- [Input records]
========================================

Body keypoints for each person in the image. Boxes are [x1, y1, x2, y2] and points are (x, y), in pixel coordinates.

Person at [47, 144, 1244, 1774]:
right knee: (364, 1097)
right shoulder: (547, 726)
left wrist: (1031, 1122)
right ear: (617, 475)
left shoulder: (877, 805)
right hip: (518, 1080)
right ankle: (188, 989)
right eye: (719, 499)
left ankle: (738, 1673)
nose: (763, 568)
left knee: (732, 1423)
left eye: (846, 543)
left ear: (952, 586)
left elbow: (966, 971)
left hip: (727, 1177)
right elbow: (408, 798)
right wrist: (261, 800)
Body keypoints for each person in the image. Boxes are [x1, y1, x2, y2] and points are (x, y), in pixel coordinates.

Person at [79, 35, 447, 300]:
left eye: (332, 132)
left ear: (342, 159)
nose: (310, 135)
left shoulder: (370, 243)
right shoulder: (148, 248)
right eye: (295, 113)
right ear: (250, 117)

========================================

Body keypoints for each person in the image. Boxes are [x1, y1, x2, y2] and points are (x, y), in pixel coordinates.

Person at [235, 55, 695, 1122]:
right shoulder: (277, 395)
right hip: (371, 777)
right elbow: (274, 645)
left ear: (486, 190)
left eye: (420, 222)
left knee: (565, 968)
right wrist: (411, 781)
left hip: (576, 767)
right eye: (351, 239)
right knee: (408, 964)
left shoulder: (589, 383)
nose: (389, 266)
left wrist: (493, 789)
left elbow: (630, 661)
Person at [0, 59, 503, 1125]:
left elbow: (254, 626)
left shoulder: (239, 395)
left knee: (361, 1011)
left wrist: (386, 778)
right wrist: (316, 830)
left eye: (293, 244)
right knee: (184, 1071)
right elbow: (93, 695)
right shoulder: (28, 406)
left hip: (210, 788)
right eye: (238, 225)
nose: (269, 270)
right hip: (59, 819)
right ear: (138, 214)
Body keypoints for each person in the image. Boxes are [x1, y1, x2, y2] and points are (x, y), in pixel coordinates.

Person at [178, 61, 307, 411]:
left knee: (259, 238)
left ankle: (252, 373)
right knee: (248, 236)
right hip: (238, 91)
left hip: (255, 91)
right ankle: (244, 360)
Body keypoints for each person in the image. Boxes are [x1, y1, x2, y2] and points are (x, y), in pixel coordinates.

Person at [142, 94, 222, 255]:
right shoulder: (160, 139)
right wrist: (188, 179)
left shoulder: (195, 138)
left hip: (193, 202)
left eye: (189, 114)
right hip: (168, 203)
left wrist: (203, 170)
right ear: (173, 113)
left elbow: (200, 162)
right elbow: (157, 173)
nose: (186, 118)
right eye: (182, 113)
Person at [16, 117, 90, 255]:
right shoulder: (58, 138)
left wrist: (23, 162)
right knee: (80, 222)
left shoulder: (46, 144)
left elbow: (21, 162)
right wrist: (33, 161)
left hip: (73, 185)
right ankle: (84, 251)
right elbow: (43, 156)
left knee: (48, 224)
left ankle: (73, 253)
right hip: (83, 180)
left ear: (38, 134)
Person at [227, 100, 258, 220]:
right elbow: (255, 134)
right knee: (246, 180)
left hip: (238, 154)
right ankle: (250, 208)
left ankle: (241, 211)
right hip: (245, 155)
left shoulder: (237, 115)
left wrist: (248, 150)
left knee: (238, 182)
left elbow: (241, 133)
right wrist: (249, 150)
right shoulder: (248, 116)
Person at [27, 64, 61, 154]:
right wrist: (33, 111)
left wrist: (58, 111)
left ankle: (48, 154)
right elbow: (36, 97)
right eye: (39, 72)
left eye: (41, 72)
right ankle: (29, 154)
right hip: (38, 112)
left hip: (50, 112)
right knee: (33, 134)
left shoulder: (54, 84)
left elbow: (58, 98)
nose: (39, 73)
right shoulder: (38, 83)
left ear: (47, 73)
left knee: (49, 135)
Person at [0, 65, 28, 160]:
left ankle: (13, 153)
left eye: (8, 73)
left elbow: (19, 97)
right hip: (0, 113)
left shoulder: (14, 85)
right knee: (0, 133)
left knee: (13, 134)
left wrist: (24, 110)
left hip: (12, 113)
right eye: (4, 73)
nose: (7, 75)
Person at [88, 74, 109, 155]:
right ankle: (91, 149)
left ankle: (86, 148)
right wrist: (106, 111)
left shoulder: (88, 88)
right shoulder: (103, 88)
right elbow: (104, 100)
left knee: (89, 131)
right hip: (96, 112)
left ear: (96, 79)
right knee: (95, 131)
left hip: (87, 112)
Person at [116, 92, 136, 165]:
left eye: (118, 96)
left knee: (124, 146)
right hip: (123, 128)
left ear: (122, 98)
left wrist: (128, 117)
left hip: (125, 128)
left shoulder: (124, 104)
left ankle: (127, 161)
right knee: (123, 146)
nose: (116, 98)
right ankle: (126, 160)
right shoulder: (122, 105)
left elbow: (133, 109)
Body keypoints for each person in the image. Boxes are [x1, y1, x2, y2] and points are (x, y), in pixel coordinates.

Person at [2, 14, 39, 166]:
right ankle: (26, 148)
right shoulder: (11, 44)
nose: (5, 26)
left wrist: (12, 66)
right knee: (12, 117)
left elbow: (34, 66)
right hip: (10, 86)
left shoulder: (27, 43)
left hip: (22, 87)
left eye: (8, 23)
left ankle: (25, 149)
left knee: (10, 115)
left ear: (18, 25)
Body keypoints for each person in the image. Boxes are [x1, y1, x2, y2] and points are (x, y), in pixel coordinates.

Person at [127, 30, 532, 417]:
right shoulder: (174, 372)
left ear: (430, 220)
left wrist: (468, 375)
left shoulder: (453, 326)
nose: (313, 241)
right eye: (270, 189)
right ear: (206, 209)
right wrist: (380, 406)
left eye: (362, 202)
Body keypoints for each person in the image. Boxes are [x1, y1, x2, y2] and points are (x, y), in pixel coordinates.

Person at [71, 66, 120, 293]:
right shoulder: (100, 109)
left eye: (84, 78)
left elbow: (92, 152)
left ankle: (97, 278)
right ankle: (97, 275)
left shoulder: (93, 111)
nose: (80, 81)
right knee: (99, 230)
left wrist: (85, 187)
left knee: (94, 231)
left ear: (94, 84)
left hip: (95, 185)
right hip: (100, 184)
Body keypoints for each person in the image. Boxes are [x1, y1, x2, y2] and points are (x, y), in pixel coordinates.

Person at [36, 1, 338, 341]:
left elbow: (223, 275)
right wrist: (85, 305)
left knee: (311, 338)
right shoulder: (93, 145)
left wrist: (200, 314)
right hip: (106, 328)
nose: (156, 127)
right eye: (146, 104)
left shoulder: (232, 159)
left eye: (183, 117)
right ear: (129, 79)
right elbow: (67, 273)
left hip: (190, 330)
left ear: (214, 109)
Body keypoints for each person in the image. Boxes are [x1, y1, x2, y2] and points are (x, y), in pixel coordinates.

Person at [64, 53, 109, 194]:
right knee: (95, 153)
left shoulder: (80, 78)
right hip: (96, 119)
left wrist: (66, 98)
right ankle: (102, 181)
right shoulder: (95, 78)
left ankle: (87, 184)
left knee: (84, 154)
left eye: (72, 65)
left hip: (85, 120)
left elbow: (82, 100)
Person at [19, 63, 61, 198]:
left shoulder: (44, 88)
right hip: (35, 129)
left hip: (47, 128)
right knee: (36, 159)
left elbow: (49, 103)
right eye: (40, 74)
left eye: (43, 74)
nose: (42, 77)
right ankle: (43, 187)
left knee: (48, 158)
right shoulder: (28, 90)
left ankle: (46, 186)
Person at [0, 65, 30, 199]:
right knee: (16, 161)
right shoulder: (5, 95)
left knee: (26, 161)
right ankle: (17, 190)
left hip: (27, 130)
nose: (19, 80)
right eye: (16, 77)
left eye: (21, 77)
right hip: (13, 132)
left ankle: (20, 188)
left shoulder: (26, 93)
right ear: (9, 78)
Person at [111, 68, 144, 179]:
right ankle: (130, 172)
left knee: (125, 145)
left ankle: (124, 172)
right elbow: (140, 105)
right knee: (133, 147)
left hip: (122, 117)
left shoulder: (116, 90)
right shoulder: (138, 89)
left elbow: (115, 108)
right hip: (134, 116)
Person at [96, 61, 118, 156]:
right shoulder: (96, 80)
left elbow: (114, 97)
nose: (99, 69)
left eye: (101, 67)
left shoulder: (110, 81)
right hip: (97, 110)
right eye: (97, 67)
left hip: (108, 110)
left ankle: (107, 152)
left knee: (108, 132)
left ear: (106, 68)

========================================

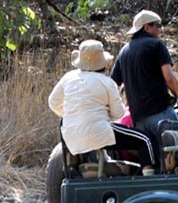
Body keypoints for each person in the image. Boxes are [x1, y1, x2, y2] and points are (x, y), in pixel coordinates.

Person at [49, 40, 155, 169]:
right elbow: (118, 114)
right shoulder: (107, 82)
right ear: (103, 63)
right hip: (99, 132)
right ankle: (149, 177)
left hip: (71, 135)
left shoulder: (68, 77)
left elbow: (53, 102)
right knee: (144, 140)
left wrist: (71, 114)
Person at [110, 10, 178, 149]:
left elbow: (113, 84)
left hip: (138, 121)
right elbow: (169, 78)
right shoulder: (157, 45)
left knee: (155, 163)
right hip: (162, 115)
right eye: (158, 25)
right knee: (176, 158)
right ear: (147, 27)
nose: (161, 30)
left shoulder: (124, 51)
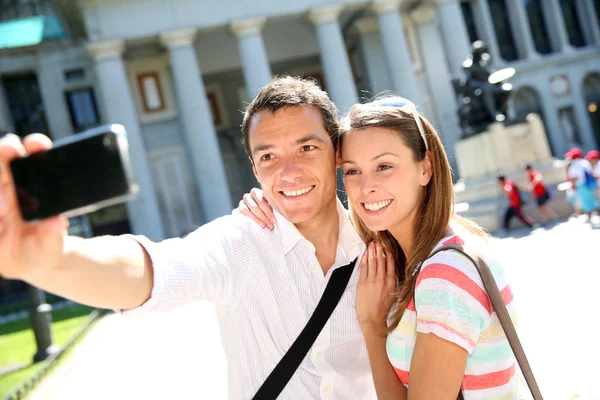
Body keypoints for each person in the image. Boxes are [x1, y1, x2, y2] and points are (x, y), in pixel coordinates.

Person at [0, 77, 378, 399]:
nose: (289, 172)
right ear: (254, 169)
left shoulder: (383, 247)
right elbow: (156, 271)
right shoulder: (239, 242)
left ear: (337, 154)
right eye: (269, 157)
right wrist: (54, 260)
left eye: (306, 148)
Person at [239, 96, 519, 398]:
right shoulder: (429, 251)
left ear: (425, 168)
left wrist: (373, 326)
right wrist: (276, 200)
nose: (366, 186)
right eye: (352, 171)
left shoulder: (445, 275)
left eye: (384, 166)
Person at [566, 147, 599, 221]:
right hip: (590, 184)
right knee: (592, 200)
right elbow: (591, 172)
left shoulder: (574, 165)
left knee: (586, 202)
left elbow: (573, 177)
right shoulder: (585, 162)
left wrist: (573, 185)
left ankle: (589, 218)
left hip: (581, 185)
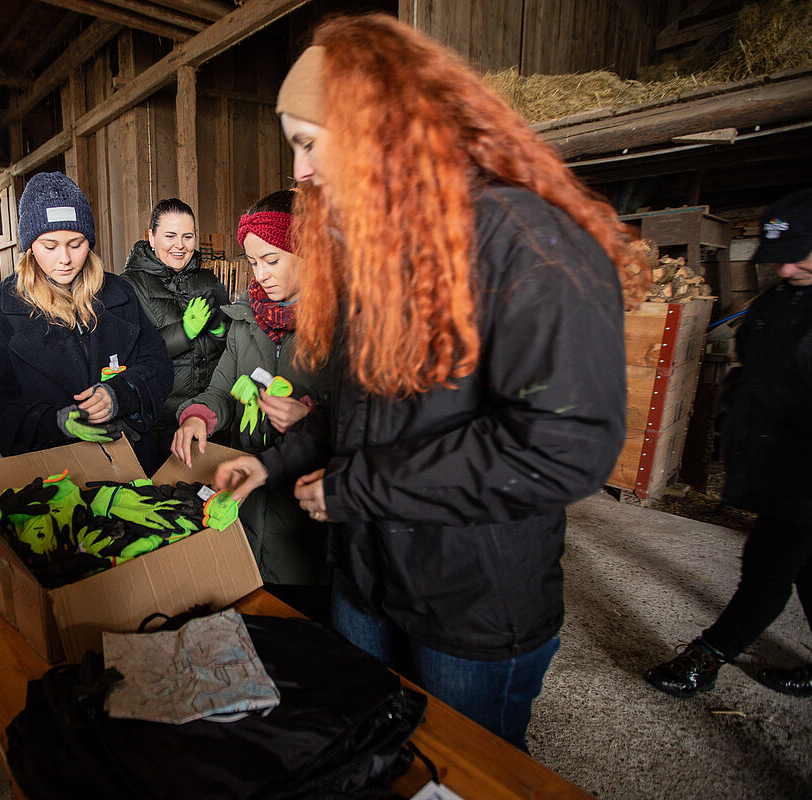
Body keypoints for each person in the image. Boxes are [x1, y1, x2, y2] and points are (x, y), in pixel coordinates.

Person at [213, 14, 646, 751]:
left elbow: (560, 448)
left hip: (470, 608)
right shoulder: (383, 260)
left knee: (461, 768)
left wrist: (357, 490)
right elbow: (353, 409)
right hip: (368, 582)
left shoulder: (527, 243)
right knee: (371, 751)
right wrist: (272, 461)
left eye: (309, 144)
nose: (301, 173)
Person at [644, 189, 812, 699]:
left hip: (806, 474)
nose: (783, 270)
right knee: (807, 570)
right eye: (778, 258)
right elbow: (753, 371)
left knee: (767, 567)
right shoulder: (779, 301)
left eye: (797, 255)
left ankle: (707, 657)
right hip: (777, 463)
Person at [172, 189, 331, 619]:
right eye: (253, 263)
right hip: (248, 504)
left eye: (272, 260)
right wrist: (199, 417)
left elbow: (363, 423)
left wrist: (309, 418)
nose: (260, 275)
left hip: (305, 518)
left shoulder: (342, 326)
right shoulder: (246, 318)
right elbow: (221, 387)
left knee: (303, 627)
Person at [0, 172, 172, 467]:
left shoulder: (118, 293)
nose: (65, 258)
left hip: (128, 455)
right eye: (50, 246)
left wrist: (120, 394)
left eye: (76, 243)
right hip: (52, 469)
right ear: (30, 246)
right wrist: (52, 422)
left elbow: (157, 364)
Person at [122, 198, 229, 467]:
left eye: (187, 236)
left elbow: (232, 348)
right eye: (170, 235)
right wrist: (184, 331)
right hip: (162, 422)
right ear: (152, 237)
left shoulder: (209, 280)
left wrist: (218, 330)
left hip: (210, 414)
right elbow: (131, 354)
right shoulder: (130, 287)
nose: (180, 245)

========================================

- [Assignment]
All that is wanted is a faithful reproduction of the line above with "left hip: (87, 112)", the line with "left ear: (18, 25)", and every line in between.

- [Exercise answer]
left hip: (87, 112)
Person at [116, 92, 136, 165]:
left eye: (118, 96)
left knee: (124, 146)
right hip: (123, 128)
left ear: (122, 98)
left wrist: (128, 117)
left hip: (125, 128)
left shoulder: (124, 104)
left ankle: (127, 161)
right knee: (123, 146)
nose: (116, 98)
right ankle: (126, 160)
right shoulder: (122, 105)
left elbow: (133, 109)
Body keypoints for each person in the image. Boxes are [x1, y1, x2, y2] and points are (x, y), in pixel coordinates.

Person at [2, 14, 39, 166]:
right ankle: (26, 148)
right shoulder: (11, 44)
nose: (5, 26)
left wrist: (12, 66)
right knee: (12, 117)
left elbow: (34, 66)
right hip: (10, 86)
left shoulder: (27, 43)
left hip: (22, 87)
left eye: (8, 23)
left ankle: (25, 149)
left knee: (10, 115)
left ear: (18, 25)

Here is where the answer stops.